Es geht dabei auch darum, wie im gegebenen Rahmen der Globalisierung
eine gerechte Balance von liberaler Wirtschaftsordnung und
solidarischer Gesellschaftsordnung hergestellt werden kann. Eine
deutsch-französische Vision, die unsere Verantwortung umfasst, die
nicht-westliche Welt auch um unserer gemeinsamen Sicherheit Willen
nicht abzuhängen, könnte richtungsweisend wirken und der Europäischen
Union auch im Rahmen der aktuellen Welthandelsrunde zu einer
dynamischen und modernisierenden Rolle verhelfen.
Das Wesen und der innere Wert der deutsch-französischen
Beziehungen wird davon bestimmt bleiben, wie sehr die gemeinsame Idee
von der Bevölkerung verinnerlicht wird. Der Elysée-Vertrag hat hierzu
ein wichtiges Instrumentarium geschaffen. Über das Erreichte, an dem
das Deutsch-Französische Jugendwerk einen außerordentlich großen
Anteil hat, hinaus sollten jetzt neue, ehrgeizige Ziele gesetzt
werden. Dabei kommt dem Erlernen der Sprache eine zentrale Bedeutung
zu. Französisch, beziehungsweise Deutsch sollte an möglichst allen
Schulen etabliert werden, ein mehrmonatiger Aufenthalt im Partnerland
sollte für die Mehrzahl der Schulabgänger zur Regel werden,
Hochschulen und Forschungseinrichtungen auf breiter Ebene
verschwistert und eine durchgehende Anerkennung von Schul- und
Berufszugangszeugnissen angestrebt werden. Derartige, mit
entsprechendem Nachdruck geförderte Initiativen dürften unmittelbar
auch eine verstärkte Ausrichtung der Medien, wie auch der Wirtschaft
und Industrie auf das Nachbarland und auf die Themen und
Möglichkeiten des Miteinanders bewirken. Die Politik sollte dem
Potenzial der zivilgesellschaftlichen Kooperation noch mehr Raum
geben und Öffnungen schaffen, auch was beispielsweise die bilaterale
Medienpolitik oder die Förderungsmöglichkeiten grenzüberschreitender
Wirtschaftsregionen anbelangt.
Es geht also für Deutschland und Frankreich anlässlich des 40.

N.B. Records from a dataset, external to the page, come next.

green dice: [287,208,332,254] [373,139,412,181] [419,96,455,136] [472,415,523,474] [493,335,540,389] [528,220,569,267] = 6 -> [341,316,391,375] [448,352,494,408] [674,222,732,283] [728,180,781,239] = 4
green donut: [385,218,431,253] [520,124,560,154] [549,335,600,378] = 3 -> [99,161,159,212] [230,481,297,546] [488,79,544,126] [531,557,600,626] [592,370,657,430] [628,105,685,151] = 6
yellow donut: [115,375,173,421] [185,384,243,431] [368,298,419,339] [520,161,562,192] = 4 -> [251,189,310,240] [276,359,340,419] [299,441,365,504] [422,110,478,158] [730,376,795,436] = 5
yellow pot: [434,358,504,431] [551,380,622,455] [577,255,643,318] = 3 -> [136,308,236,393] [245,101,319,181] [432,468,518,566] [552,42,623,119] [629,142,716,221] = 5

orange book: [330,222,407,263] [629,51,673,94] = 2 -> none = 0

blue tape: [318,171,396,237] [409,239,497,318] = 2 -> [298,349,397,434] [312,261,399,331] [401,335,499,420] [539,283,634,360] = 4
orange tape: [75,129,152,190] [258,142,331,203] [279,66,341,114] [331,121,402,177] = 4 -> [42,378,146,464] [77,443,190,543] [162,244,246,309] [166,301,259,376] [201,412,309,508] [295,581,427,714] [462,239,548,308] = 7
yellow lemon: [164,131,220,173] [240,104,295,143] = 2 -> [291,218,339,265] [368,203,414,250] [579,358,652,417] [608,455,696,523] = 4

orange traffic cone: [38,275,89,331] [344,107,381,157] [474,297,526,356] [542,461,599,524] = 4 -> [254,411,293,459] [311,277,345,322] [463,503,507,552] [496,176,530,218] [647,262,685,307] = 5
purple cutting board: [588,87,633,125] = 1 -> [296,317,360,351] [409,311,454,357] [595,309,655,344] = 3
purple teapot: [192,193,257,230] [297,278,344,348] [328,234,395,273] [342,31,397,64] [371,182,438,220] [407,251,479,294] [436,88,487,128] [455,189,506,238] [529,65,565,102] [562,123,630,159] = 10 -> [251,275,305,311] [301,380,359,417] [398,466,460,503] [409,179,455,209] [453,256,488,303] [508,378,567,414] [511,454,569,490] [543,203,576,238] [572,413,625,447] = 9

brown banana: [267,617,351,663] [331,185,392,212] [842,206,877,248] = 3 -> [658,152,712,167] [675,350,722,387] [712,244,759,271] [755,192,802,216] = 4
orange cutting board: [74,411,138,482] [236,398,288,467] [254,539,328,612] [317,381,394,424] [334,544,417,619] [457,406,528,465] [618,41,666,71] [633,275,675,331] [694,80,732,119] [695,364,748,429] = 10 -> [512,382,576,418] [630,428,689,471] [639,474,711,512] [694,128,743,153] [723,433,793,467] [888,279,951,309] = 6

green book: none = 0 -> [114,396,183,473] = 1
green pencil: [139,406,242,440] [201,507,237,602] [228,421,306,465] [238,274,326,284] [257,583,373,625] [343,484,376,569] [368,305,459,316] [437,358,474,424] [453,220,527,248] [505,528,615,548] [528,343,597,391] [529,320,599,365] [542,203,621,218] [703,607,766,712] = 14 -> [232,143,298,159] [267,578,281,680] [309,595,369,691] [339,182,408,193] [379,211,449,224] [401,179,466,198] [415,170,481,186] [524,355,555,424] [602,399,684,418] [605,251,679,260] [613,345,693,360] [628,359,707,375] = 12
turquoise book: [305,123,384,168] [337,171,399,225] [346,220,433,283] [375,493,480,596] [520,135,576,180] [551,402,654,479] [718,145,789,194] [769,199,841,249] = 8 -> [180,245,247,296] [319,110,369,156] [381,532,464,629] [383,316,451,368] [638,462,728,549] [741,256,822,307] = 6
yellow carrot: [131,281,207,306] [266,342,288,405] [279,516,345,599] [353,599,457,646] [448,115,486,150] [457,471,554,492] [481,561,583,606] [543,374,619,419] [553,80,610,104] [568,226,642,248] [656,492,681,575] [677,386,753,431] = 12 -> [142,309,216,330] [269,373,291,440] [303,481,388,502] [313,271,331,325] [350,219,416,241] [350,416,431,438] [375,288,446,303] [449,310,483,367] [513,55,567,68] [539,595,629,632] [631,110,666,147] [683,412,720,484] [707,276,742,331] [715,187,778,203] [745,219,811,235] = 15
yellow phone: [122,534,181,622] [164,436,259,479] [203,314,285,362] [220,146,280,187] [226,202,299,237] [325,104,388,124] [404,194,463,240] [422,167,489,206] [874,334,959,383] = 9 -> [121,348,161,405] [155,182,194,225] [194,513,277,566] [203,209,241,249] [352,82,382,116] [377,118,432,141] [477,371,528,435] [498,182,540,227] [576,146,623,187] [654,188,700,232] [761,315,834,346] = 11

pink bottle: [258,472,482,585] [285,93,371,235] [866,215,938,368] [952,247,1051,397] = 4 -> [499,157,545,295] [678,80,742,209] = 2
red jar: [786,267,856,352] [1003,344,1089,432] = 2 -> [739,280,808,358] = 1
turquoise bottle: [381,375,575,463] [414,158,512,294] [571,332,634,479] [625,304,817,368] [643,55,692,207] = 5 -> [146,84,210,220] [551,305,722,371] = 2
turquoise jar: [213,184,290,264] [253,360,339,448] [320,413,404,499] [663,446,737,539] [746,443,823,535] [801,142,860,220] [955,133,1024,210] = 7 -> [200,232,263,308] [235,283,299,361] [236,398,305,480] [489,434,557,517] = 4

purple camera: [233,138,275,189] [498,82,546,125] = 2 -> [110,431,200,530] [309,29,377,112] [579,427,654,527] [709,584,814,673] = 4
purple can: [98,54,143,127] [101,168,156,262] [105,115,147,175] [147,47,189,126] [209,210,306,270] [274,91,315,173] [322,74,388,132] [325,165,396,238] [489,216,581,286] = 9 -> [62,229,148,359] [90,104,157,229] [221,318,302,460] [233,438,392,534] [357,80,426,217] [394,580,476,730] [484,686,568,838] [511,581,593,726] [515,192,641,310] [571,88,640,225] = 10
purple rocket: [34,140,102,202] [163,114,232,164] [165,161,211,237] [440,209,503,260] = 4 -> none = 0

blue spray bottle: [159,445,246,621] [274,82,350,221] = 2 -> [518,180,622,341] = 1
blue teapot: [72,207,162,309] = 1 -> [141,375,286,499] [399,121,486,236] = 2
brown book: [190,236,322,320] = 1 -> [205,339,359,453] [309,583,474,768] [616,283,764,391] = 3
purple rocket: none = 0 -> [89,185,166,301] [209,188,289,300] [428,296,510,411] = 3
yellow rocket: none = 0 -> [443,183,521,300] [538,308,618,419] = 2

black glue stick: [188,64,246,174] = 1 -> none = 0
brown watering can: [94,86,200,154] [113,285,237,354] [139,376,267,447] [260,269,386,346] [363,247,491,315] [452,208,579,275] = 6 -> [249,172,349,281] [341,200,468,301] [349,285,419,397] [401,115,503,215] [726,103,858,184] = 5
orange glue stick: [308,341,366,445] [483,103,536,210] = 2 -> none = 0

Jahrestags des Elysée-Vertrags darum, für die gemeinsame Zukunft in
einem modernen Europa eng zusammenzustehen. Dabei müssen die
politischen Schritte und Initiativen von der wirklichen Überzeugung
über die Bedeutung des Miteinanders motiviert sein - und zwar auf der
Ebene der politischen Entscheidungsträger, wie auch der Bürger
Frankreichs und Deutschlands. Adenauer und De Gaulle haben dies in
ihrer gemeinsamen Erklärung zum Elysée-Vertrag 1963 eindrucksvoll
beschrieben. Nach ihren Worten geht es um das "...Bewusstsein, dass
eine enge Solidarität der beiden Völker sowohl hinsichtlich ihrer
Sicherheit als auch hinsichtlich ihrer wirtschaftlichen und
kulturellen Entwicklung miteinander verbindet..." und um die
"...Erkenntnis, dass die Verstärkung der Zusammenarbeit zwischen den
beiden Ländern einen unerlässlichen Schritt auf dem Wege zu dem
vereinigten Europa bedeutet, welches das Ziel beider Völker ist." Der
40. Jahrestag sollte Anlass sein, genau dies neu zu beherzigen.